Biography
My B.Sc. in Marine Biology / Oceanography was taken here in Menai Bridge
in 1981. I undertook Ph.D. research under the direction of Dennis Crisp (NERC
Unit of Marine Invertebrate Ecology) and Frank Rose (ICI) and developed a
series of non-toxic antifouling paints based on the specific inhibition of
carbonic anhydrase. After my postdoctoral research into the estuarine geochemistry
of plutonium at Lancaster University, I joined the lecturing staff in SOS
(1991). I was promoted to senior lecturer in 1999.
Research Interests
My current research has several themes but they are all related to environmental
contamination:
Tracing contamination using lipid biomarkers - organic compounds can be used
to identify both the sources of contamination and the processes that it undergoes
in the marine environment. Typical compounds used include sterols, PAHs, fatty
acids and fatty alcohols. Using chemometric methods including multivariate
statistics (PCA and PLS), specific source signatures can be followed in the
sea.
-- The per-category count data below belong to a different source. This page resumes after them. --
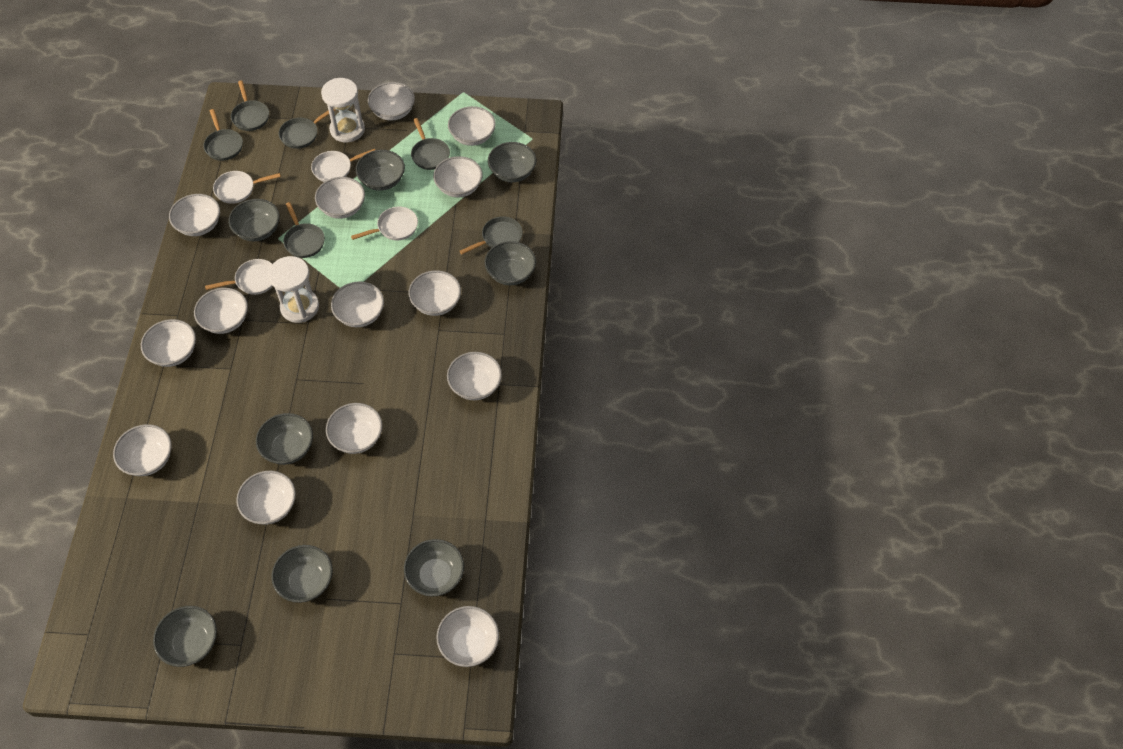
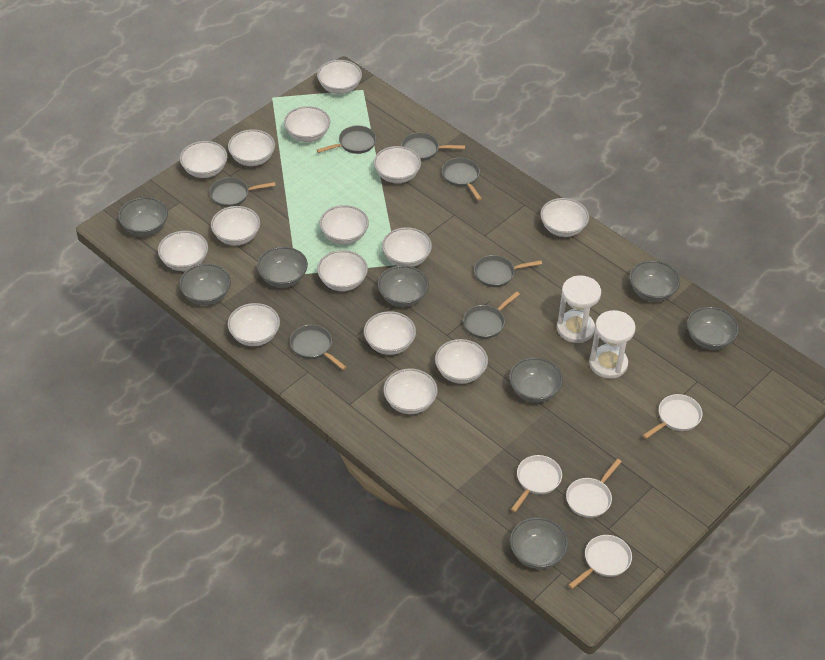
grey pan: [203,109,243,161] [231,80,269,131] [279,109,335,149] [283,202,325,258] [411,118,450,170] [460,216,523,254] = 6 -> [210,177,275,207] [290,324,346,370] [317,126,376,154] [401,132,465,161] [442,157,482,200] [463,291,520,339] [474,255,542,287] = 7
white bowl: [113,424,172,476] [141,319,196,367] [169,194,220,236] [194,288,248,334] [236,471,296,524] [315,177,365,219] [326,403,383,454] [331,281,384,327] [368,82,415,121] [408,270,461,316] [433,156,483,197] [436,606,499,667] [447,352,502,400] [448,106,496,146] = 14 -> [158,231,208,271] [180,141,227,178] [211,206,260,245] [228,129,275,166] [228,303,280,346] [284,106,330,142] [317,60,362,94] [317,250,368,291] [320,205,369,245] [364,311,416,355] [374,146,421,183] [382,227,432,267] [383,369,438,414] [435,339,488,384] [540,198,589,237] = 15

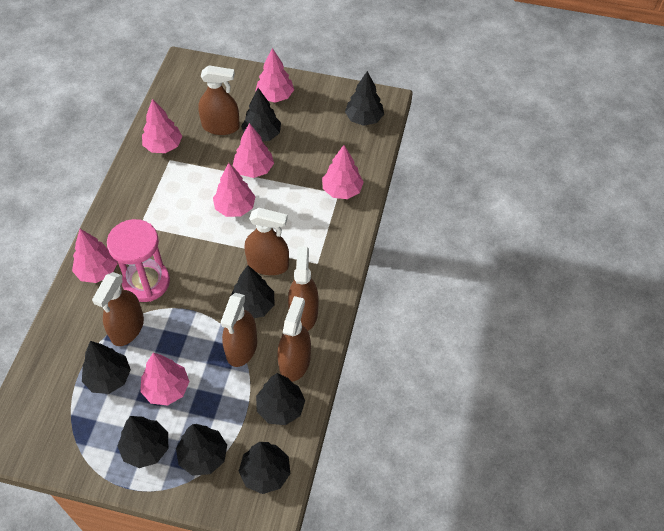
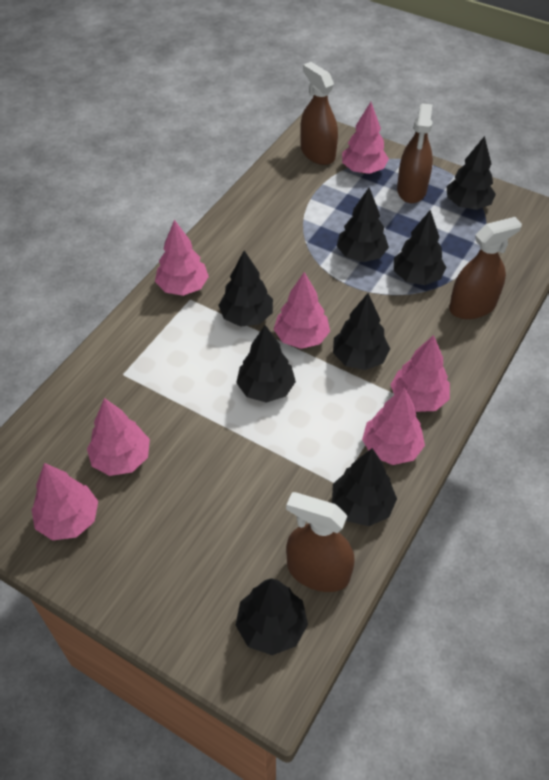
brown spray bottle: [92,272,144,346] [198,65,240,135] [221,293,257,367] [244,208,289,275] [277,296,311,382] [288,246,319,331] = 6 -> [286,492,355,592] [300,62,338,165] [397,103,433,203] [449,217,522,319] = 4
pink hourglass: [107,219,170,302] = 1 -> none = 0

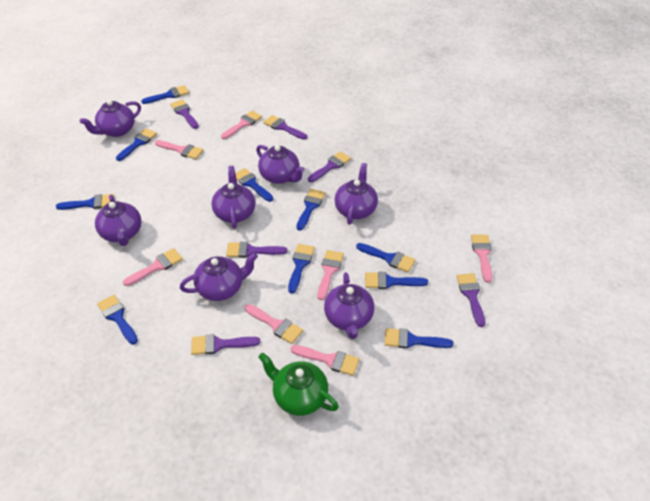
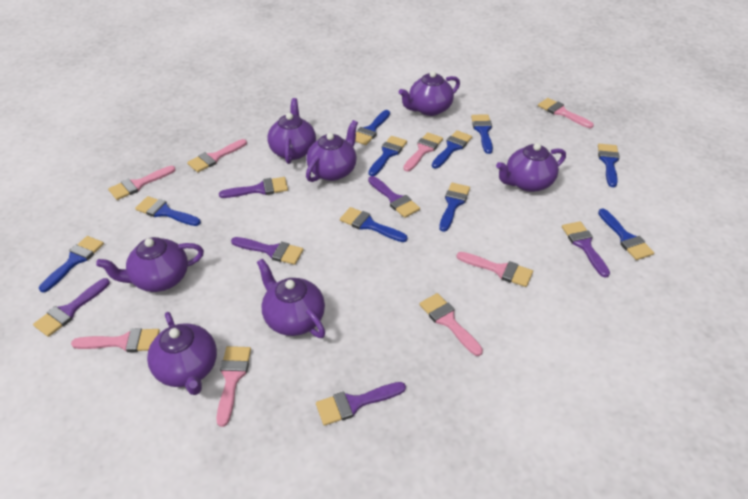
green teapot: [258,352,339,416] = 1 -> none = 0
pink brush: [123,248,183,286] [155,140,204,159] [221,111,262,139] [245,304,303,344] [291,345,359,376] [318,250,344,300] [471,235,492,283] = 7 -> [71,328,160,352] [108,166,176,200] [187,139,247,172] [217,346,251,427] [403,132,443,172] [419,293,483,356] [457,252,533,287] [538,98,594,128] = 8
These techniques are being used to investigate the dispersal of materials
in near shore environments, recording land use and anthropogenic source changes
in cores and diagenetic rates.
Environmental radioactivity - the variability of contaminant concentrations
in surface sediments is being investigated at several spatial scales as this
has dramatic effects on the way we sample. Previous research in the Ribble
Estuary indicated relatively large changes in concentrations of radionuclides
and other contaminants within a few centimetres of each other. This work is
demonstrating that these effects have a greater effect than the grain size
changes up to a certain scale. Methods that provide statistically significant
samples are being developed
Cleaning oil off beaches - after investigating the effect of vegetable oils
as pollutants in the marine environment, my group has moved on to using biodiesel
to clean oil off beaches in an environmentally friendly way. These vegetable
oil derivatives act both as a chemical solvent and stimulate bacteria to co-metabolise
oil hydrocarbons. Laboratory experiments and initial field trials have been
very successful and further larger trials are planned for Canada in May 2001.